- _Work request_:
What lines of the data hold the string "wrist"? Pull each one out.

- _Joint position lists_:
·····

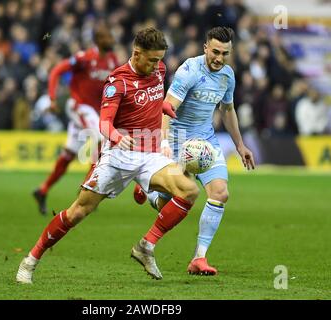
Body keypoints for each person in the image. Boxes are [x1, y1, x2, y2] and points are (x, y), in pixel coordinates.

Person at [16, 27, 197, 284]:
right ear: (136, 54)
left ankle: (145, 245)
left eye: (160, 59)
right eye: (153, 59)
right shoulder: (117, 81)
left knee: (188, 191)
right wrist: (117, 136)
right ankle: (31, 260)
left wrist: (164, 106)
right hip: (119, 157)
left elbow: (152, 99)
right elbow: (104, 124)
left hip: (150, 154)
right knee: (77, 212)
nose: (159, 65)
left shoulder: (159, 70)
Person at [134, 27, 255, 276]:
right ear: (205, 48)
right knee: (171, 203)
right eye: (215, 52)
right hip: (179, 141)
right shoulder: (189, 70)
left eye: (225, 53)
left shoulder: (228, 76)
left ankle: (199, 258)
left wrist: (240, 145)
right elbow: (166, 107)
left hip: (206, 142)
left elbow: (228, 110)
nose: (219, 58)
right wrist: (164, 143)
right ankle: (151, 192)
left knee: (220, 193)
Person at [32, 23, 119, 214]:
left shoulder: (112, 60)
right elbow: (56, 71)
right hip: (78, 106)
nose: (111, 41)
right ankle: (89, 188)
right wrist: (53, 98)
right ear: (98, 40)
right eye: (107, 38)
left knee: (69, 154)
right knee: (100, 137)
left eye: (111, 37)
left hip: (94, 111)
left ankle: (42, 189)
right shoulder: (85, 57)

·····

- _Answer section_:
right wrist: (117, 136)
left wrist: (164, 106)
left wrist: (240, 145)
right wrist: (164, 143)
right wrist: (53, 98)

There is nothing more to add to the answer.